## WORK TO BE COMPLETED
Write out exactly, please, every line from the beginning of the entries to the line holding "X0076000Y0016300D03*", and no pictures.

## DATASET RECORDS
╭──
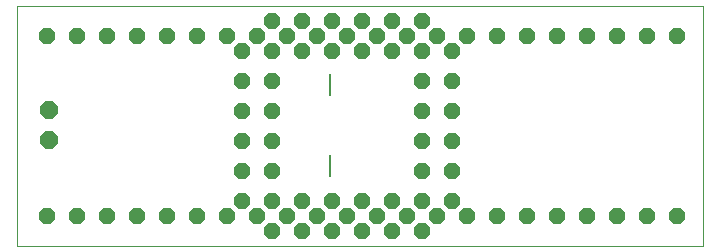
<source format=gts>
G75*
%MOIN*%
%OFA0B0*%
%FSLAX25Y25*%
%IPPOS*%
%LPD*%
%AMOC8*
5,1,8,0,0,1.08239X$1,22.5*
%
%ADD10C,0.00000*%
%ADD11OC8,0.05600*%
%ADD12OC8,0.06000*%
%ADD13R,0.00600X0.07200*%
D10*
X0001000Y0001300D02*
X0001000Y0081261D01*
X0229701Y0081261D01*
X0229701Y0001300D01*
X0001000Y0001300D01*
D11*
X0011000Y0011300D03*
X0021000Y0011300D03*
X0031000Y0011300D03*
X0041000Y0011300D03*
X0051000Y0011300D03*
X0061000Y0011300D03*
X0071000Y0011300D03*
X0081000Y0011300D03*
X0091000Y0011300D03*
X0101000Y0011300D03*
X0111000Y0011300D03*
X0121000Y0011300D03*
X0131000Y0011300D03*
X0141000Y0011300D03*
X0151000Y0011300D03*
X0161000Y0011300D03*
X0171000Y0011300D03*
X0181000Y0011300D03*
X0191000Y0011300D03*
X0201000Y0011300D03*
X0211000Y0011300D03*
X0221000Y0011300D03*
X0146000Y0016300D03*
X0136000Y0016300D03*
X0126000Y0016300D03*
X0116000Y0016300D03*
X0106000Y0016300D03*
X0096000Y0016300D03*
X0086000Y0016300D03*
X0076000Y0016300D03*
X0076000Y0026300D03*
X0086000Y0026300D03*
X0086000Y0036300D03*
X0076000Y0036300D03*
X0076000Y0046300D03*
X0086000Y0046300D03*
X0086000Y0056300D03*
X0076000Y0056300D03*
X0076000Y0066300D03*
X0086000Y0066300D03*
X0096000Y0066300D03*
X0106000Y0066300D03*
X0116000Y0066300D03*
X0126000Y0066300D03*
X0136000Y0066300D03*
X0146000Y0066300D03*
X0141000Y0071300D03*
X0151000Y0071300D03*
X0161000Y0071300D03*
X0171000Y0071300D03*
X0181000Y0071300D03*
X0191000Y0071300D03*
X0201000Y0071300D03*
X0211000Y0071300D03*
X0221000Y0071300D03*
X0146000Y0056300D03*
X0136000Y0056300D03*
X0136000Y0046300D03*
X0146000Y0046300D03*
X0146000Y0036300D03*
X0136000Y0036300D03*
X0136000Y0026300D03*
X0146000Y0026300D03*
X0136000Y0006300D03*
X0126000Y0006300D03*
X0116000Y0006300D03*
X0106000Y0006300D03*
X0096000Y0006300D03*
X0086000Y0006300D03*
X0081000Y0071300D03*
X0091000Y0071300D03*
X0101000Y0071300D03*
X0111000Y0071300D03*
X0121000Y0071300D03*
X0131000Y0071300D03*
X0126000Y0076300D03*
X0116000Y0076300D03*
X0106000Y0076300D03*
X0096000Y0076300D03*
X0086000Y0076300D03*
X0071000Y0071300D03*
X0061000Y0071300D03*
X0051000Y0071300D03*
X0041000Y0071300D03*
X0031000Y0071300D03*
X0021000Y0071300D03*
X0011000Y0071300D03*
X0136000Y0076300D03*
D12*
X0011712Y0046475D03*
X0011712Y0036475D03*
D13*
X0105162Y0028125D03*
X0105162Y0054825D03*
M02*

</source>
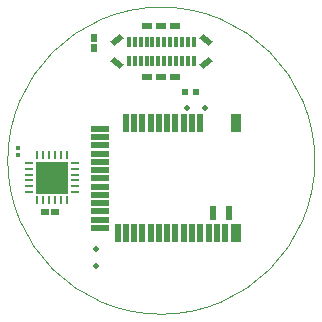
<source format=gtp>
G04*
G04 #@! TF.GenerationSoftware,Altium Limited,Altium Designer,19.0.14 (431)*
G04*
G04 Layer_Color=8421504*
%FSLAX25Y25*%
%MOIN*%
G70*
G01*
G75*
%ADD14C,0.00050*%
%ADD15C,0.01968*%
%ADD16O,0.03150X0.00984*%
%ADD17O,0.00984X0.03150*%
%ADD18R,0.10551X0.10551*%
%ADD19R,0.01968X0.04724*%
%ADD20R,0.03543X0.06299*%
%ADD21R,0.01968X0.06299*%
%ADD22R,0.06299X0.01968*%
%ADD23R,0.02323X0.02441*%
G04:AMPARAMS|DCode=24|XSize=40.55mil|YSize=19.68mil|CornerRadius=0mil|HoleSize=0mil|Usage=FLASHONLY|Rotation=141.000|XOffset=0mil|YOffset=0mil|HoleType=Round|Shape=Rectangle|*
%AMROTATEDRECTD24*
4,1,4,0.02195,-0.00511,0.00956,-0.02041,-0.02195,0.00511,-0.00956,0.02041,0.02195,-0.00511,0.0*
%
%ADD24ROTATEDRECTD24*%

%ADD25R,0.01181X0.03347*%
%ADD26R,0.03228X0.02165*%
G04:AMPARAMS|DCode=27|XSize=40.55mil|YSize=19.68mil|CornerRadius=0mil|HoleSize=0mil|Usage=FLASHONLY|Rotation=219.000|XOffset=0mil|YOffset=0mil|HoleType=Round|Shape=Rectangle|*
%AMROTATEDRECTD27*
4,1,4,0.00956,0.02041,0.02195,0.00511,-0.00956,-0.02041,-0.02195,-0.00511,0.00956,0.02041,0.0*
%
%ADD27ROTATEDRECTD27*%

%ADD28R,0.02441X0.02598*%
%ADD29R,0.01575X0.01181*%
%ADD30R,0.02598X0.02441*%
D14*
X51181Y0D02*
G03*
X51181Y0I-51181J0D01*
G01*
D15*
X8650Y17717D02*
D03*
X-21654Y-29528D02*
D03*
Y-35039D02*
D03*
X14567Y17717D02*
D03*
D16*
X-28839Y-10531D02*
D03*
Y-8563D02*
D03*
Y-689D02*
D03*
Y-4626D02*
D03*
Y-2657D02*
D03*
Y-6594D02*
D03*
X-43996Y-10531D02*
D03*
Y-8563D02*
D03*
Y-2657D02*
D03*
Y-6594D02*
D03*
Y-4626D02*
D03*
Y-689D02*
D03*
D17*
X-31496Y-13189D02*
D03*
X-33465Y1969D02*
D03*
X-31496D02*
D03*
X-39370Y-13189D02*
D03*
X-41339D02*
D03*
X-33465D02*
D03*
X-37402D02*
D03*
X-35433D02*
D03*
Y1969D02*
D03*
X-37402D02*
D03*
X-41339D02*
D03*
X-39370D02*
D03*
D18*
X-36417Y-5610D02*
D03*
D19*
X17126Y-17323D02*
D03*
X22638D02*
D03*
D20*
X24803Y-24213D02*
D03*
Y12402D02*
D03*
D21*
X21260Y-24213D02*
D03*
X18504D02*
D03*
X15748D02*
D03*
X12992D02*
D03*
X10236D02*
D03*
X7480D02*
D03*
X4724D02*
D03*
X1969D02*
D03*
X-787D02*
D03*
X-3543D02*
D03*
X-6299D02*
D03*
X-9055D02*
D03*
X-11811D02*
D03*
X-14567D02*
D03*
X-11811Y12402D02*
D03*
X-9055D02*
D03*
X-6299D02*
D03*
X-3543D02*
D03*
X-787D02*
D03*
X1969D02*
D03*
X4724D02*
D03*
X7480D02*
D03*
X10236D02*
D03*
X12992D02*
D03*
D22*
X-20276Y-22441D02*
D03*
Y-19685D02*
D03*
Y-16929D02*
D03*
Y-14173D02*
D03*
Y-11417D02*
D03*
Y-8661D02*
D03*
Y-5906D02*
D03*
Y-3150D02*
D03*
Y-394D02*
D03*
Y2362D02*
D03*
Y5118D02*
D03*
Y7874D02*
D03*
Y10630D02*
D03*
D23*
X11634Y22835D02*
D03*
X8051D02*
D03*
D24*
X-14842Y32480D02*
D03*
X14842Y40354D02*
D03*
D25*
X-10827Y33150D02*
D03*
X-6890D02*
D03*
X-8858D02*
D03*
X-2953D02*
D03*
X-4921D02*
D03*
X-8858Y39685D02*
D03*
X-10827D02*
D03*
X-6890D02*
D03*
X-4921D02*
D03*
X-2953D02*
D03*
X-984Y33150D02*
D03*
X984D02*
D03*
X2953D02*
D03*
X6890D02*
D03*
X4921D02*
D03*
X8858D02*
D03*
X10827D02*
D03*
X-984Y39685D02*
D03*
X984D02*
D03*
X2953D02*
D03*
X4921D02*
D03*
X10827D02*
D03*
X6890D02*
D03*
X8858D02*
D03*
D26*
X0Y27953D02*
D03*
X-4724D02*
D03*
X0Y44882D02*
D03*
X-4724D02*
D03*
X4724Y27953D02*
D03*
Y44882D02*
D03*
D27*
X-14842Y40354D02*
D03*
X14842Y32480D02*
D03*
D28*
X-22343Y41004D02*
D03*
Y37539D02*
D03*
D29*
X-47638Y1974D02*
D03*
Y4336D02*
D03*
D30*
X-35433Y-17165D02*
D03*
X-38898D02*
D03*
M02*

</source>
╰──
## WORKED SOLUTION
<source format=gts>
G75*
%MOIN*%
%OFA0B0*%
%FSLAX25Y25*%
%IPPOS*%
%LPD*%
%AMOC8*
5,1,8,0,0,1.08239X$1,22.5*
%
%ADD10C,0.00000*%
%ADD11OC8,0.05600*%
%ADD12OC8,0.06000*%
%ADD13R,0.00600X0.07200*%
D10*
X0001000Y0001300D02*
X0001000Y0081261D01*
X0229701Y0081261D01*
X0229701Y0001300D01*
X0001000Y0001300D01*
D11*
X0011000Y0011300D03*
X0021000Y0011300D03*
X0031000Y0011300D03*
X0041000Y0011300D03*
X0051000Y0011300D03*
X0061000Y0011300D03*
X0071000Y0011300D03*
X0081000Y0011300D03*
X0091000Y0011300D03*
X0101000Y0011300D03*
X0111000Y0011300D03*
X0121000Y0011300D03*
X0131000Y0011300D03*
X0141000Y0011300D03*
X0151000Y0011300D03*
X0161000Y0011300D03*
X0171000Y0011300D03*
X0181000Y0011300D03*
X0191000Y0011300D03*
X0201000Y0011300D03*
X0211000Y0011300D03*
X0221000Y0011300D03*
X0146000Y0016300D03*
X0136000Y0016300D03*
X0126000Y0016300D03*
X0116000Y0016300D03*
X0106000Y0016300D03*
X0096000Y0016300D03*
X0086000Y0016300D03*
X0076000Y0016300D03*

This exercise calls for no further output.